Advancements in spatially resolved single-cell technologies are transforming our understanding of tissue architecture and disease microenvironments. However, analyzing the resulting high-dimensional, gigabyte-scale datasets remains challenging due to fragmented workflows, intensive computational requirements, and a lack of accessible, user-friendly tools for non-technical researchers.

Results

We introduce SPAC (analysis of SPAtial single-Cell datasets), a scalable, web-based platform for efficient and reproducible single-cell spatial analysis.

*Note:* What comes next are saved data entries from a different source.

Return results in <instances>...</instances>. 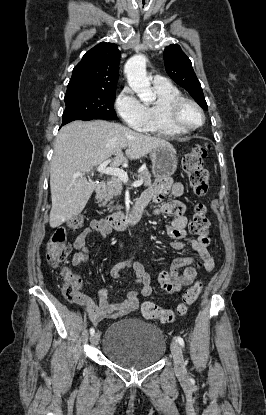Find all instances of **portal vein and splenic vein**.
<instances>
[{
	"label": "portal vein and splenic vein",
	"instance_id": "portal-vein-and-splenic-vein-1",
	"mask_svg": "<svg viewBox=\"0 0 266 415\" xmlns=\"http://www.w3.org/2000/svg\"><path fill=\"white\" fill-rule=\"evenodd\" d=\"M110 159L100 163L98 165V167L96 168V170L100 173L106 174V175H112V176H116L118 177L123 183L127 184L129 181L128 175L127 173L118 167L112 166V167H107L108 164L110 163ZM82 174L81 173H75L74 177H81ZM143 184V180H138L135 181L131 184V186L133 187H139Z\"/></svg>",
	"mask_w": 266,
	"mask_h": 415
}]
</instances>
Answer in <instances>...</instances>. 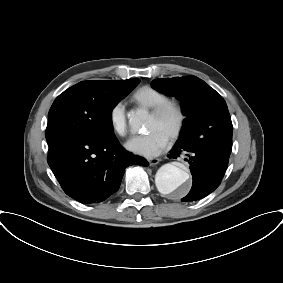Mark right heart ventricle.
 I'll list each match as a JSON object with an SVG mask.
<instances>
[{
    "label": "right heart ventricle",
    "mask_w": 283,
    "mask_h": 283,
    "mask_svg": "<svg viewBox=\"0 0 283 283\" xmlns=\"http://www.w3.org/2000/svg\"><path fill=\"white\" fill-rule=\"evenodd\" d=\"M132 99L139 107L152 109L169 99V96L155 87L146 85L138 88L132 94Z\"/></svg>",
    "instance_id": "e07e8e85"
}]
</instances>
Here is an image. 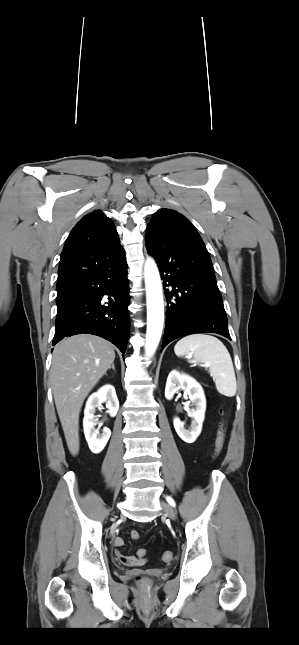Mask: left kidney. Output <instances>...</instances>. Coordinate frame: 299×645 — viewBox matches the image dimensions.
<instances>
[{"instance_id":"obj_1","label":"left kidney","mask_w":299,"mask_h":645,"mask_svg":"<svg viewBox=\"0 0 299 645\" xmlns=\"http://www.w3.org/2000/svg\"><path fill=\"white\" fill-rule=\"evenodd\" d=\"M180 389L184 390L193 403L194 407L188 412V416L192 418V423L189 430L185 429L184 422L177 417L174 418L173 424L178 436L183 441L193 443L202 430L206 410V398L203 388L194 378L173 370L169 373L166 382V399L171 400L174 394Z\"/></svg>"}]
</instances>
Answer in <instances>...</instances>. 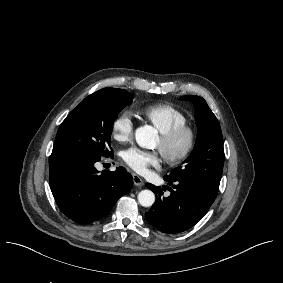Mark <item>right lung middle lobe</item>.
<instances>
[{"instance_id":"right-lung-middle-lobe-1","label":"right lung middle lobe","mask_w":283,"mask_h":283,"mask_svg":"<svg viewBox=\"0 0 283 283\" xmlns=\"http://www.w3.org/2000/svg\"><path fill=\"white\" fill-rule=\"evenodd\" d=\"M132 98L126 90L116 88L85 98L60 125L50 160L112 155L108 148L114 121Z\"/></svg>"}]
</instances>
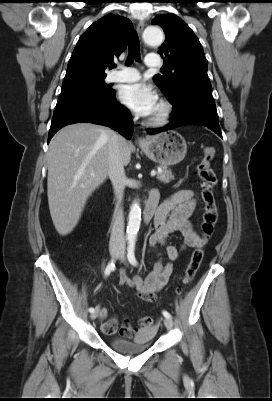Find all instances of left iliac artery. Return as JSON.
Returning <instances> with one entry per match:
<instances>
[{"label": "left iliac artery", "instance_id": "left-iliac-artery-1", "mask_svg": "<svg viewBox=\"0 0 272 401\" xmlns=\"http://www.w3.org/2000/svg\"><path fill=\"white\" fill-rule=\"evenodd\" d=\"M134 250H135V240H134V239H130V240H129V246H128V254H127V257H128L129 262H130L132 265L136 266V265H137V260H136V258H135ZM162 313H163V315H164L165 318H171V315H170V313H169L168 311L163 310Z\"/></svg>", "mask_w": 272, "mask_h": 401}]
</instances>
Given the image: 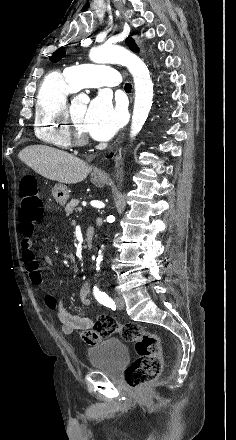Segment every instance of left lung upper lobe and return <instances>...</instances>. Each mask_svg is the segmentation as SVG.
Listing matches in <instances>:
<instances>
[{"instance_id": "obj_1", "label": "left lung upper lobe", "mask_w": 236, "mask_h": 440, "mask_svg": "<svg viewBox=\"0 0 236 440\" xmlns=\"http://www.w3.org/2000/svg\"><path fill=\"white\" fill-rule=\"evenodd\" d=\"M126 42L132 51L135 52L139 51V48L136 46V44L134 43L131 37H127ZM64 56H65V50L63 47H61L50 57V60L53 62H57Z\"/></svg>"}]
</instances>
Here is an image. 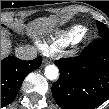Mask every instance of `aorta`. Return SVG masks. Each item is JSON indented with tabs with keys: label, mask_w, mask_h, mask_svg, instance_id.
<instances>
[{
	"label": "aorta",
	"mask_w": 109,
	"mask_h": 109,
	"mask_svg": "<svg viewBox=\"0 0 109 109\" xmlns=\"http://www.w3.org/2000/svg\"><path fill=\"white\" fill-rule=\"evenodd\" d=\"M44 74L47 77V79L55 80L58 77L59 70L55 65H48L45 68Z\"/></svg>",
	"instance_id": "aorta-1"
}]
</instances>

SPAC employs a four-tier architecture that includes a modular Python-based analysis engine, seamless integration with high-performance computing (HPC) and GPU acceleration, an interactive browser interface for no-code workflow configuration, and a real-time visualization layer powered by Shiny for Python dashboards. This design empowers distinct user roles: data scientists can extend and customize analysis modules, while bench scientists can execute complete workflows and interactively explore results without coding. Built-in reproducibility features and collaborative workflow support ensure that analyses are transparent and easily shared across research teams. Using a 2.6-million-cell multiplex imaging dataset from a 4T1 breast tumor model as a benchmark, SPAC reduced unsupervised clustering time from ~3 hours on a CPU to under 10 minutes with GPU acceleration, achieving more than a 20-fold speedup. It also enabled fine-grained spatial profiling of distinct tumor microenvironment compartments, demonstrating the platform’s scalability and performance.

Conclusions

SPAC addresses major barriers in single-cell spatial analysis by uniting an intuitive, user-friendly interface with scalable, high-performance computation in a robust and reproducible framework. By streamlining complex analyses and bridging the gap between experimental and computational researchers, SPAC fosters collaborative workflows and accelerates the transformation of large-scale spatial datasets into actionable biological insights.